> [The problem]
Rewrite the lines in the items below as a Markdown table with the columns "Row" and "Line," numbering each row and leaving out blank lines. Keep the pictures out of the table.

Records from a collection
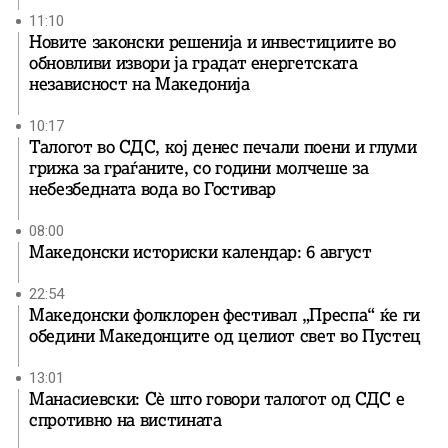
11:10
Новите законски решенија и инвестициите во
обновливи извори ја градат енергетската
независност на Македонија
10:17
Талогот во СДС, кој денес печали поени и глуми
грижа за граѓаните, со години молчеше за
небезбедната вода во Гостивар
08:00
Македонски историски календар: 6 август
22:54
Македонски фолклорен фестивал „Преспа“ ќе ги
обедини Македонците од целиот свет во Пустец
13:01
Манасиевски: Сè што говори талогот од СДС е
спротивно на вистината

> [Task output]
| Row | Line |
|---|---|
| 1 | 11:10 |
| 2 | Новите законски решенија и инвестициите во |
| 3 | обновливи извори ја градат енергетската |
| 4 | независност на Македонија |
| 5 | 10:17 |
| 6 | Талогот во СДС, кој денес печали поени и глуми |
| 7 | грижа за граѓаните, со години молчеше за |
| 8 | небезбедната вода во Гостивар |
| 9 | 08:00 |
| 10 | Македонски историски календар: 6 август |
| 11 | 22:54 |
| 12 | Македонски фолклорен фестивал „Преспа“ ќе ги |
| 13 | обедини Македонците од целиот свет во Пустец |
| 14 | 13:01 |
| 15 | Манасиевски: Сè што говори талогот од СДС е |
| 16 | спротивно на вистината |